Ruang.co.id – Fenomena cuaca yang tak biasa tengah membingungkan warga Jawa Timur. Meski secara resmi telah memasuki musim kemarau, wilayah ini masih terus diguyur hujan deras, lengkap dengan petir dan angin kencang. Situasi ini membuat masyarakat bertanya-tanya, ada apa sebenarnya dengan cuaca tahun ini?
Menurut prediksi Badan Meteorologi, Klimatologi, dan Geofisika (BMKG), musim kemarau tahun 2025 diperkirakan berlangsung dari Mei hingga Agustus, dengan puncaknya terjadi pada Juni sampai Agustus di sebagian besar wilayah Indonesia.
Namun, realita di lapangan justru menunjukkan cuaca yang bertolak belakang, khususnya di Jawa Timur dan sebagian Jawa Tengah, yang masih basah oleh hujan deras hingga pertengahan Mei.
Deputi Bidang Klimatologi BMKG menjelaskan bahwa peralihan musim tidak selalu terjadi secara serempak di seluruh Indonesia. Dari 403 zona musim (ZOM) di Tanah Air, sebagian memang baru akan benar-benar kering dalam beberapa pekan mendatang.

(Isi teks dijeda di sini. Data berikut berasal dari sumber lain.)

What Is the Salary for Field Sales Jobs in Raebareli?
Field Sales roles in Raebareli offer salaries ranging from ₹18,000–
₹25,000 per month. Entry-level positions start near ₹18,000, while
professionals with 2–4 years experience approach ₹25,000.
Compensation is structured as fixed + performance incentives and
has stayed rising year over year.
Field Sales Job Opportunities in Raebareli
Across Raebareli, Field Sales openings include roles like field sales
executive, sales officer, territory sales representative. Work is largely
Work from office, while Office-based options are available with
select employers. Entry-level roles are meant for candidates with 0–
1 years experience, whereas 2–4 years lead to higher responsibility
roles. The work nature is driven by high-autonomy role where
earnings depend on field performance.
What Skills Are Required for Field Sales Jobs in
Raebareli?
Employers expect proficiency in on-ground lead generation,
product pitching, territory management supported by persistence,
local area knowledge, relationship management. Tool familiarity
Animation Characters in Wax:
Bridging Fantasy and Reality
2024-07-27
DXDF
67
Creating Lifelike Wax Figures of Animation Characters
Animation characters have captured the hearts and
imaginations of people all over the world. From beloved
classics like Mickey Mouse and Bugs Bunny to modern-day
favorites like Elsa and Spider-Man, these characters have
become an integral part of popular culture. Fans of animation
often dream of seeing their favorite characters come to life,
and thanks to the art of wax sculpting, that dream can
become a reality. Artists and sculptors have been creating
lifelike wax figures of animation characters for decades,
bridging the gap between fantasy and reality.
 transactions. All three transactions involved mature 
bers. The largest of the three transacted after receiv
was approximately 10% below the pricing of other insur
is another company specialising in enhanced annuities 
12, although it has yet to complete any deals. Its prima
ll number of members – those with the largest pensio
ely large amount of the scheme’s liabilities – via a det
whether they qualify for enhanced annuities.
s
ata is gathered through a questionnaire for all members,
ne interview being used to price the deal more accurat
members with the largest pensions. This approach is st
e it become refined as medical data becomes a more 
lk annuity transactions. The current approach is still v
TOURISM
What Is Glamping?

Lebih jauh, BMKG menegaskan bahwa cuaca ekstrem ini bukan akibat dari fenomena El Niño maupun La Niña. Artinya, tidak ada gangguan besar dari Samudra Pasifik maupun Hindia yang memengaruhi pola cuaca saat ini.
Penyebab utama hujan di musim kemarau kali ini adalah dinamika atmosfer yang sangat kompleks dan cepat berubah. Perubahan arah angin, suhu muka laut yang masih hangat, serta terbentuknya awan konvektif menjadi faktor pemicu hujan lokal, meskipun secara umum wilayah tersebut sedang berada di masa kemarau.
Bahkan Kepala BMKG, Dwikorita Karnawati, menekankan pentingnya masyarakat untuk tidak hanya bergantung pada prediksi musim. Ia mengimbau agar warga selalu mengikuti pembaruan cuaca harian, karena prediksi jangka panjang bisa berubah seiring perkembangan atmosfer.
Uniknya, musim kemarau tahun ini diperkirakan lebih pendek dari biasanya, hanya berlangsung penuh di sekitar 43% wilayah Indonesia. Meski begitu, risiko seperti kekeringan dan kebakaran hutan tetap perlu diwaspadai. BMKG meminta masyarakat dan pemerintah daerah tetap siaga menghadapi potensi bahaya yang muncul.
Fenomena ini menjadi pengingat penting bahwa cuaca tak selalu bisa ditebak secara sederhana. Edukasi publik dan kesadaran akan dinamika iklim perlu terus ditingkatkan agar masyarakat bisa lebih siap menghadapi ketidakpastian alam.